Monday, Mar. 02, 1959
Attack on Pain
"The relief of pain is obviously one of the main functions of physicians," Boston Psychiatrist Frank Ervin noted last week, then added: "Ironically, it's one of the things we do least well--partly because we don't understand it." But Dr. Ervin is one of a Massachusetts General Hospital research team that is using ultramodern brain surgery both to subdue the severest forms of pain and to learn more about pain's mechanisms.
Several diseases, of which cancer is the commonest, sometimes produce pain so continuous and intense that the most potent narcotics will not relieve it. One approach has been to cut white nerve bundles in the front part of the brain (lobotomy or leucotomy). This makes many victims better able to tolerate their pain, even though its actual intensity may not be reduced. Greatest danger: an overall dulling of the personality. More radical but also more logical is an attack through the thalamus, part of the central nervous system which relays many pain impulses to the higher perception centers. Biggest drawback: the thalamus, tucked away in the middle of the skull, is hard to get at, and early operations on it often missed the target by a fraction of an inch.
Elaborate Technique. At Massachusetts General, Neurosurgeon Vernon H. Mark worked with Psychiatrists Ervin and Thomas P. Hackett to make the operation more precise and predictable. First came refinements of the stereotactic apparatus which plots a point inside the patient's skull in three dimensions. Then an elaborate technique was developed. In stage one, the surgeon drills a small, carefully plotted hole in each side of the skull to permit injection of dye for making detailed brain X rays. After two or three days comes stage two: another hole is drilled higher up in the skull, and the surgeons insert an insulated steel wire through three inches of brain until its thickened electrode tip lodges in the thalamus. The outer end is anchored to the skull.

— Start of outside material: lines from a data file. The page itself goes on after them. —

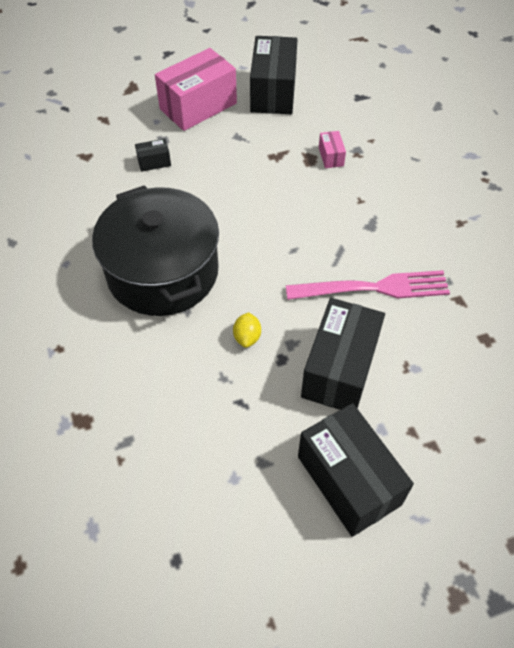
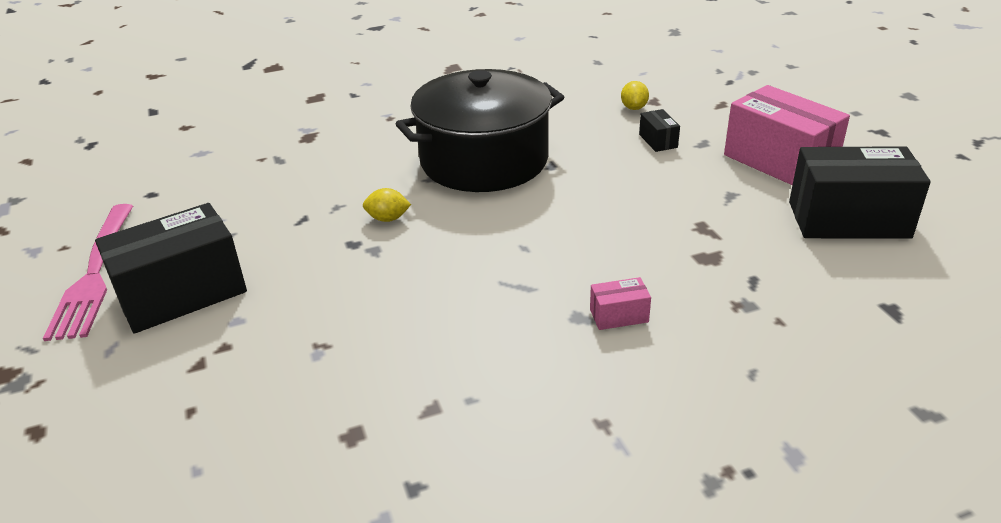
camera: 90 degrees right, 20 degrees down
pink fork [286,270,450,300] -> pink fork moved to [43,204,133,341]
black box [301,298,385,410] -> none
pink box [319,131,346,168] -> pink box moved to [590,277,651,330]
none -> yellow lemon [621,81,649,110]

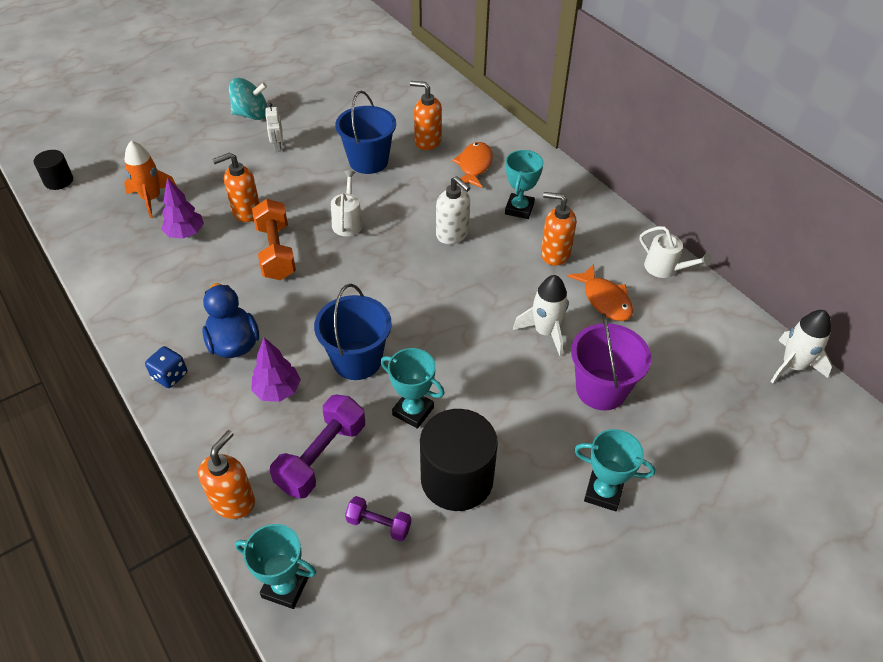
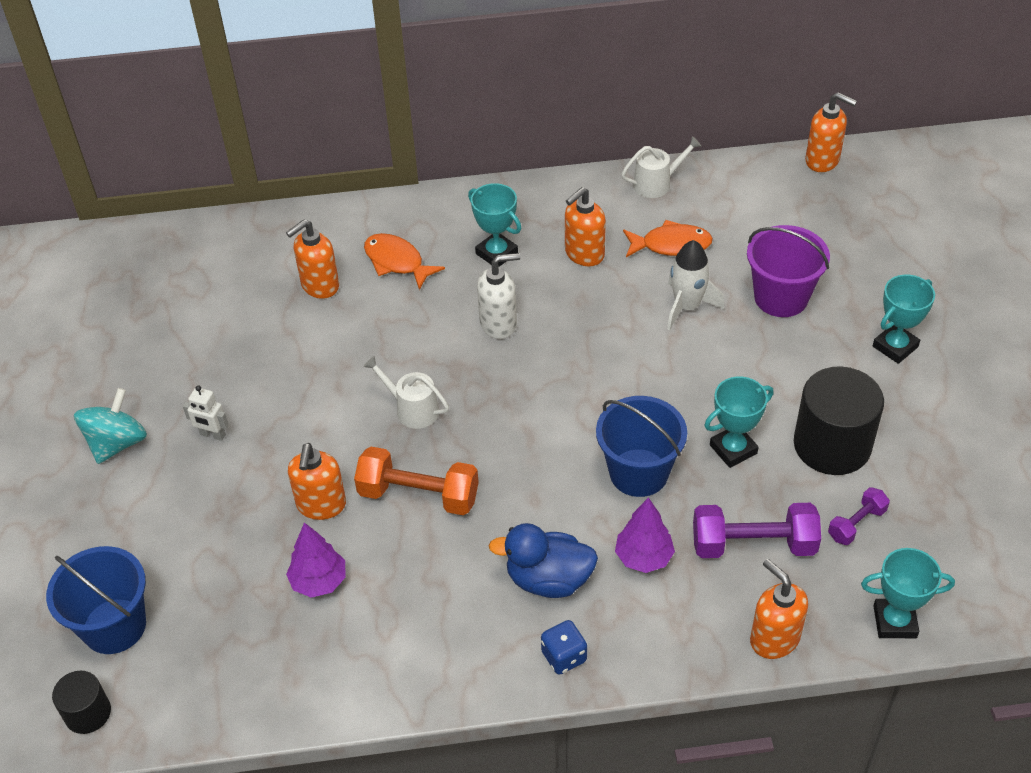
camera: 60 degrees left, 0 degrees up
orange rocket [124,141,177,218] -> none
turquoise trophy [235,524,317,609] -> turquoise trophy turned 45 degrees clockwise [861,548,955,638]
purple dumbbell [270,395,365,499] -> purple dumbbell turned 60 degrees counterclockwise [693,503,821,558]
blue bucket [335,91,396,174] -> blue bucket moved to [46,546,146,654]
white rocket [770,310,832,384] -> orange soap dispenser [805,92,857,172]

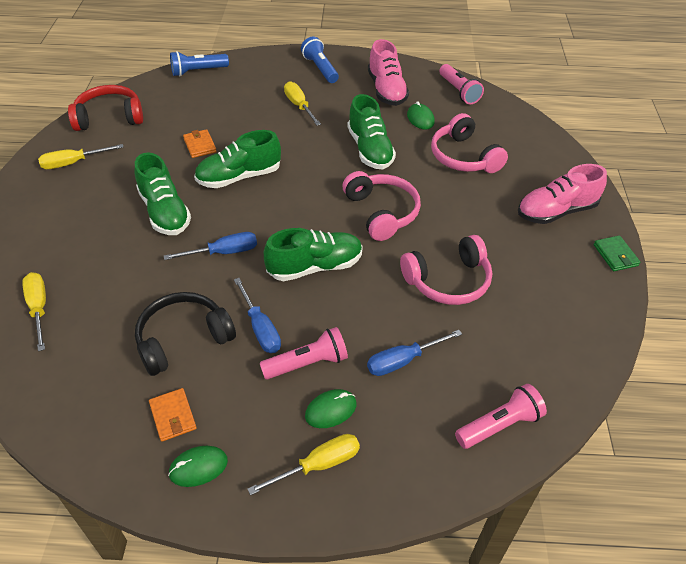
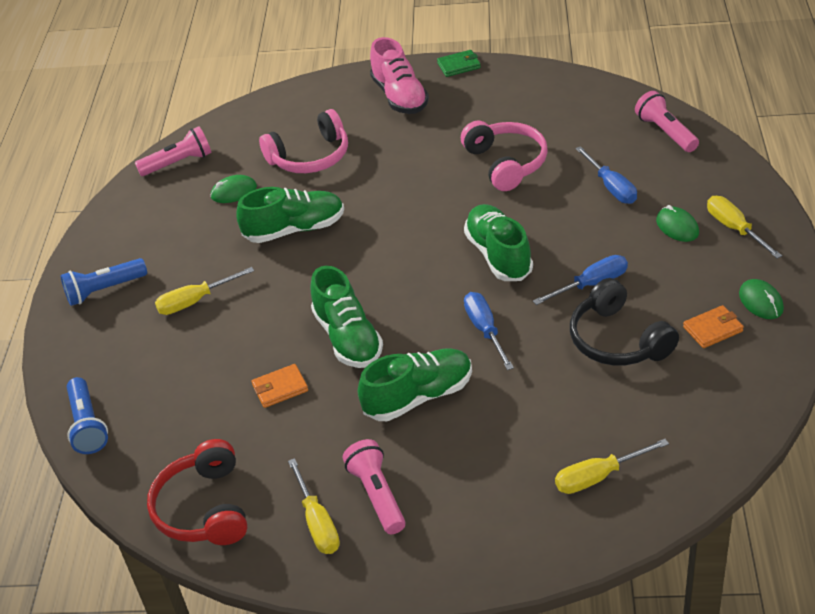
camera: 85 degrees left, 5 degrees down
pink flashlight [260,327,348,379] -> pink flashlight moved to [343,439,405,534]
pink headphones [343,171,421,241] -> none
pink shoe [368,39,409,106] -> none

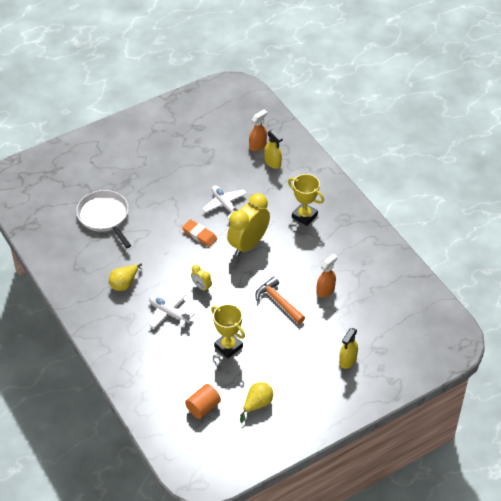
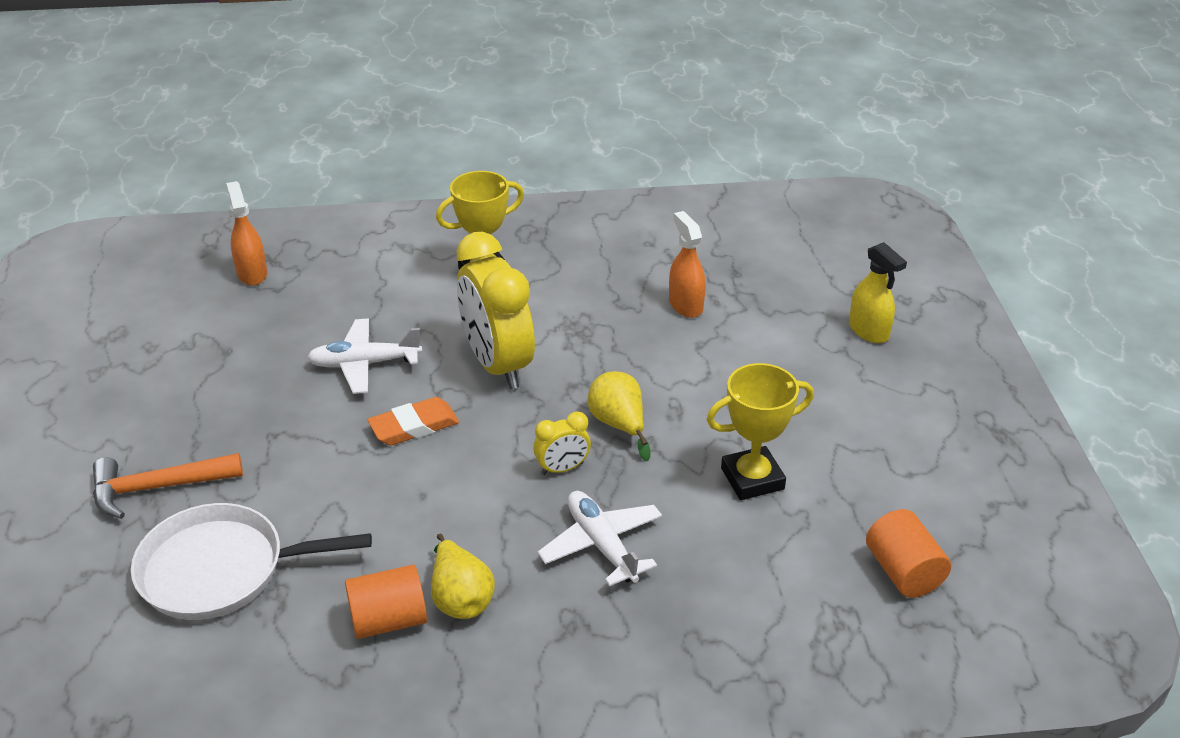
camera: 65 degrees left, 10 degrees down
white plane [149,291,194,328] -> white plane turned 90 degrees clockwise [538,491,662,586]
yellow pear [240,382,273,423] -> yellow pear moved to [588,371,651,461]
orange hammer [255,276,305,324] -> orange hammer moved to [93,453,243,519]
yellow spray bottle [264,129,283,169] -> none
none -> orange cylinder [345,565,427,639]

Some patients have felt short-lived pain relief merely from implantation of the electrode. But all eventually need stage three: a week after implantation, the doctors send a gentle electric current through the electrode to find out whether the patient feels a tingling in his fingers, arm or foot (always on the side opposite the electrode). This gives yet another check on placement. Finally they use a strong enough current, under anesthesia, to destroy a small part of the thalamus.
Surprising Fact. So far, all but two of the patients treated have lost most of their pain. The exceptions: one with lung cancer, one with "phantom limb" pain after an arm amputation. Best results have been in cancers of the face and neck. The surgeons leave the electrodes in place so that the patients can go home and lead drug-free, lives, as near normal as their disease will permit. They can return for treatment to destroy a further part of the thalamus if pain recurs.
Besides many technical details about the thalamus, the Boston researchers have learned a surprising, basic fact: thalamotomy (as the operation is called) works exactly opposite to lobotomy--it relieves the pain itself, but not the reactions of anxiety, suffering and fear of death.